Em vez de uma disputa por quem tem o melhor modelo de IA, a briga agora também é para mostrar aos investidores quem é capaz de sustentar um negócio lucrativo. E, na hora de fazer essa conta, segundo especialistas do mercado, um elemento entre tantos deve ganhar relevância: o resultado com clientes corporativos, critério que coloca na arena dois modelos de negócios distintos.

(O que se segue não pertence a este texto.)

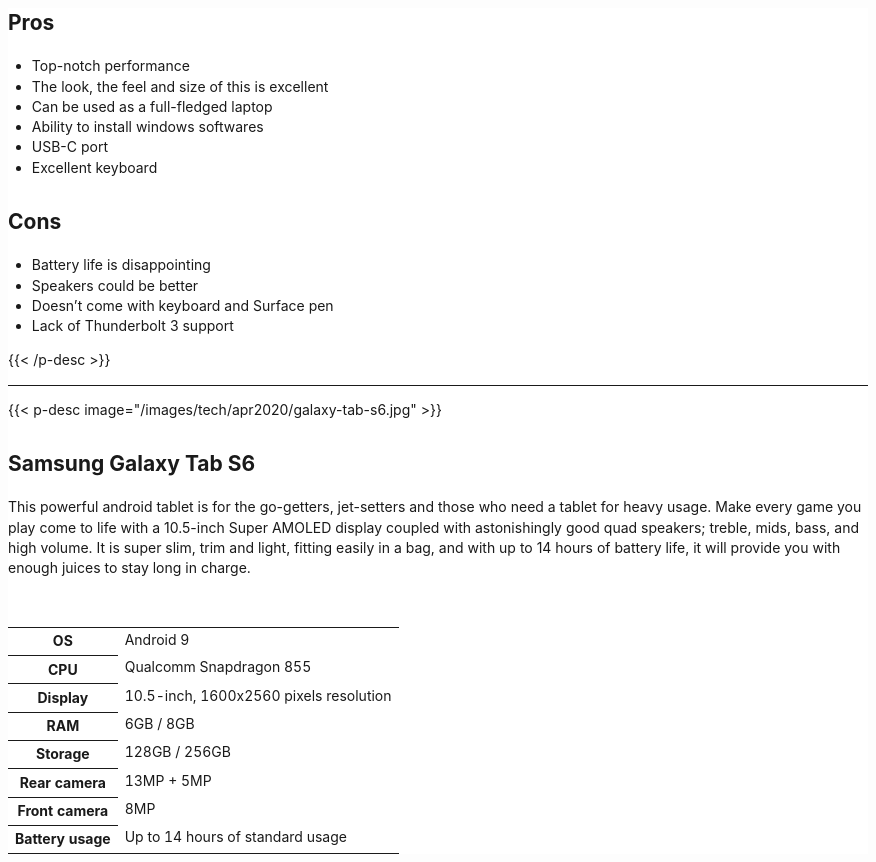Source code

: ## Pros

- Top-notch performance
- The look, the feel and size of this is excellent
- Can be used as a full-fledged laptop
- Ability to install windows softwares
- USB-C port
- Excellent keyboard

## Cons

- Battery life is disappointing
- Speakers could be better
- Doesn’t come with keyboard and Surface pen
- Lack of Thunderbolt 3 support


{{< /p-desc >}}

----
{{< p-desc image="/images/tech/apr2020/galaxy-tab-s6.jpg" >}}

## Samsung Galaxy Tab S6

This powerful android tablet is for the go-getters, jet-setters and those who need a tablet for heavy usage. Make every game you play come to life with a 10.5-inch Super AMOLED display coupled with astonishingly good quad speakers; treble, mids, bass, and high volume. It is super slim, trim and light, fitting easily in a bag, and with up to 14 hours of battery life, it will provide you with enough juices to stay long in charge. 


<br />

<table class="table">
    <tr>
        <th>OS</th>
        <td>Android 9</td>
    </tr>
    <tr>
        <th>CPU</th>
        <td>Qualcomm Snapdragon 855</td>
    </tr>
    <tr>
        <th>Display</th>
        <td>10.5-inch, 1600x2560 pixels resolution</td>
    </tr>
    <tr>
        <th>RAM</th>
        <td>6GB / 8GB</td>
    </tr>
     <tr>
        <th>Storage</th>
        <td>128GB / 256GB</td>
    </tr>
    <tr>
        <th>Rear camera</th>
        <td>13MP + 5MP</td>
    </tr>
    <tr>
        <th>Front camera</th>
        <td>8MP</td>
    </tr>
    <tr>
        <th>Battery usage</th>
        <td>Up to 14 hours of standard usage</td>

De um lado, a OpenAI, quase um sinônimo de IA perante o público e líder entre as pessoas comuns, com quase 1 bilhão de usuários ativos (dos quais, contudo, só 5% pagam para utilizar o chatbot). Já a Anthropic focou estratégia em conquistar primeiro desenvolvedores de software e clientes corporativos —um plano que, em meio à corrida para o primeiro IPO, parece fazer a companhia ganhar tração.
Segundo Paulo Carvão, ex-executivo da IBM e pesquisador na Universidade Harvard, tal cenário faz os investidores serem confrontados com uma questão crucial na economia da IA: a sustentabilidade dos negócios vai vir da escala de consumo ou da receita empresarial?
"Os mercados públicos [de capital] têm menos tolerância a empresas que não sejam lucrativas. Entra esse debate do modelo de negócios. E a OpenAI tem um caminho grande até a lucratividade, enquanto a Anthropic está começando a esboçar essa possibilidade, ainda que de forma transitória", diz ele.